Task to carry out
Swap "phylum" for "division" everywhere in the listing below and write out its lines again with nothing else changed. Leave the pictures out of your answer.

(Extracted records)
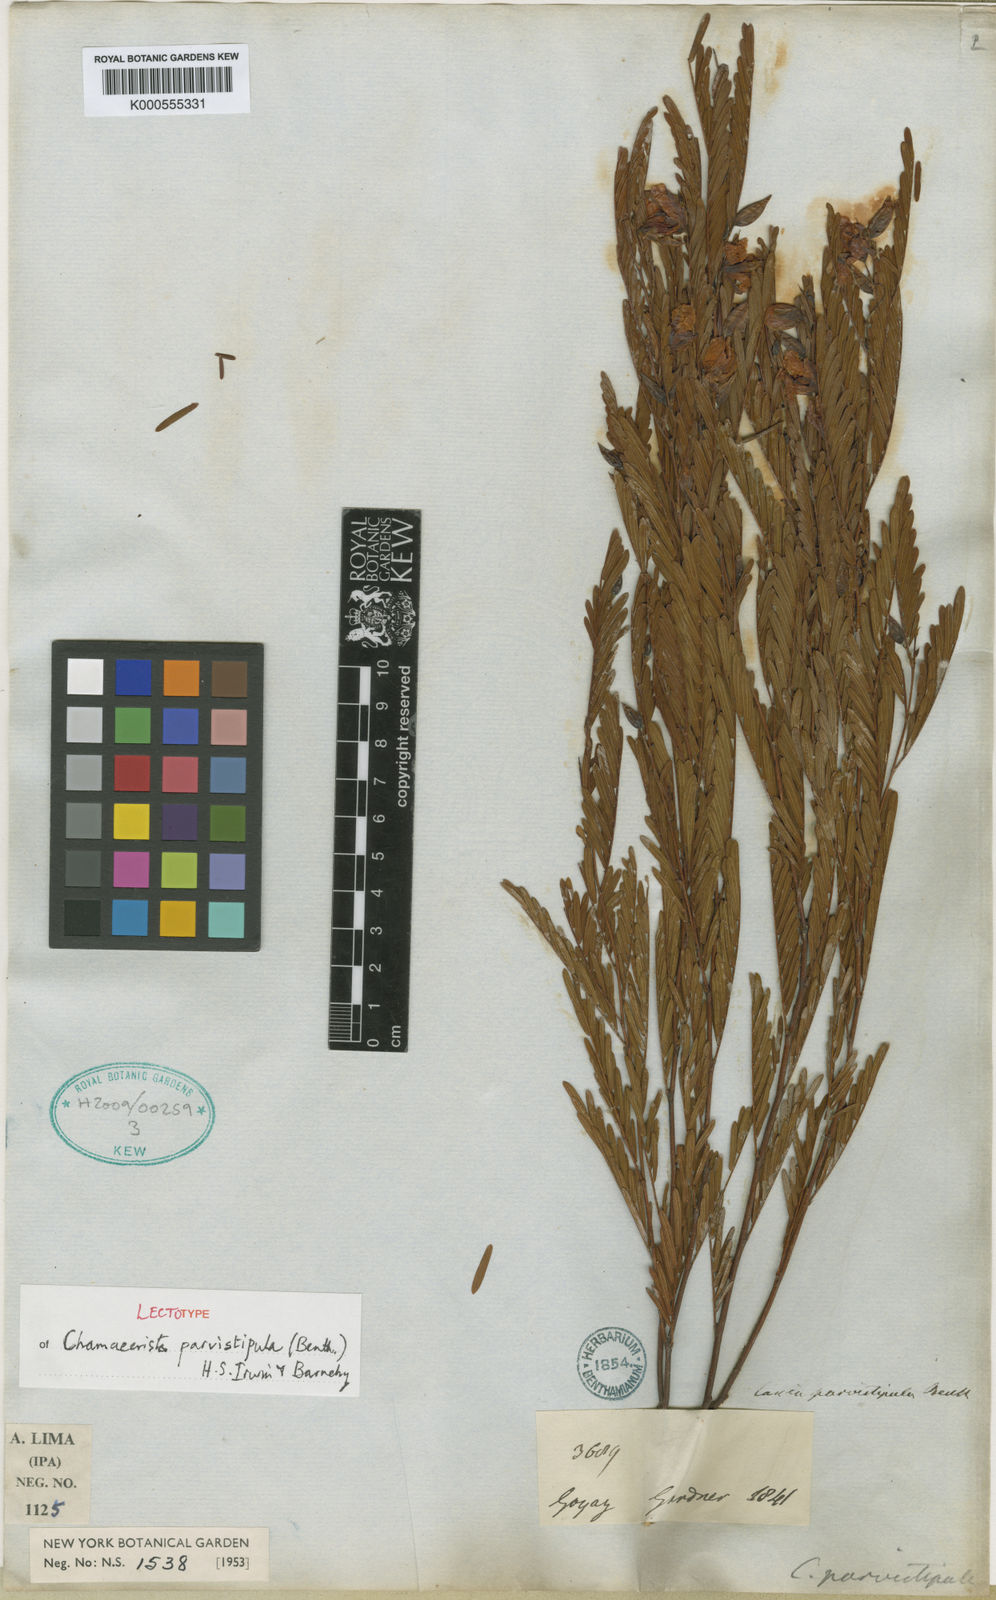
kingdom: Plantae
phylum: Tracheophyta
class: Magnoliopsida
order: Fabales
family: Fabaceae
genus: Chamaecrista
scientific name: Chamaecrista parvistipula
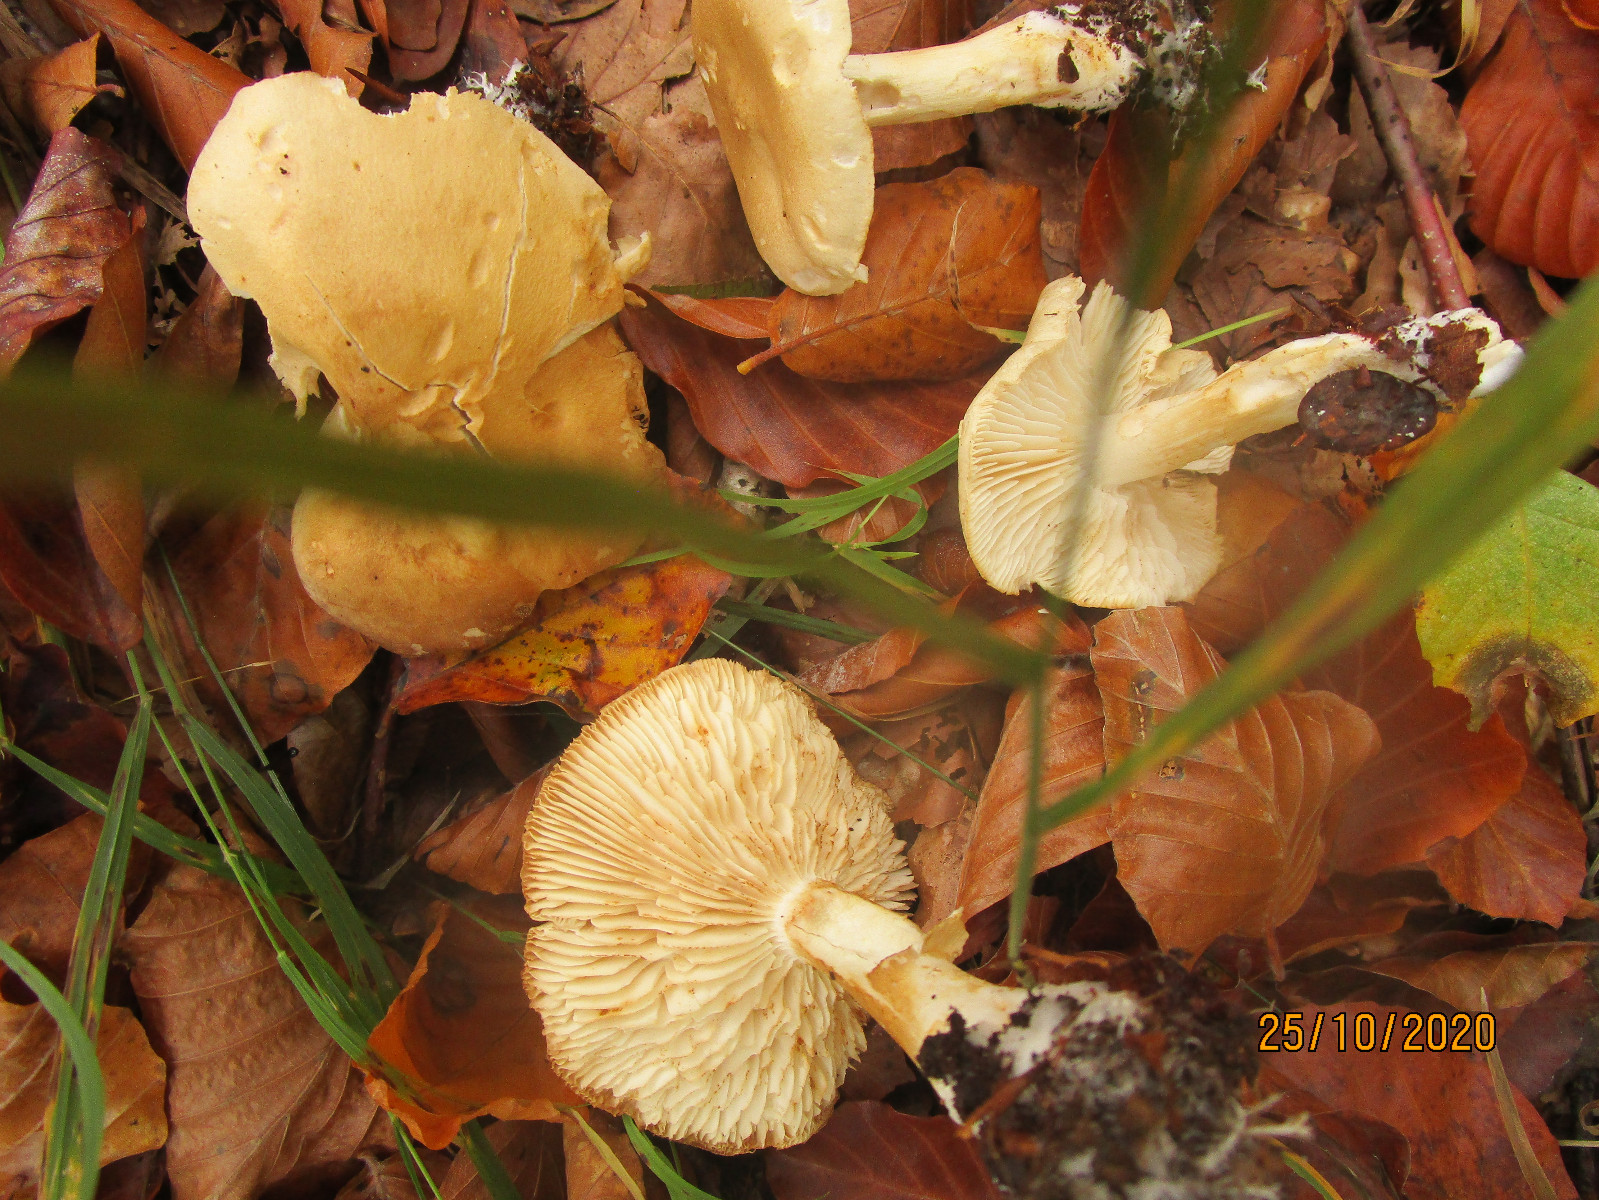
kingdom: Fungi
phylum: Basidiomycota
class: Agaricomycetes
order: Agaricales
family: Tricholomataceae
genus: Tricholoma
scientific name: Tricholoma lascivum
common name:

Written solution
kingdom: Plantae
division: Tracheophyta
class: Magnoliopsida
order: Fabales
family: Fabaceae
genus: Chamaecrista
scientific name: Chamaecrista parvistipula
kingdom: Fungi
division: Basidiomycota
class: Agaricomycetes
order: Agaricales
family: Tricholomataceae
genus: Tricholoma
scientific name: Tricholoma lascivum
common name:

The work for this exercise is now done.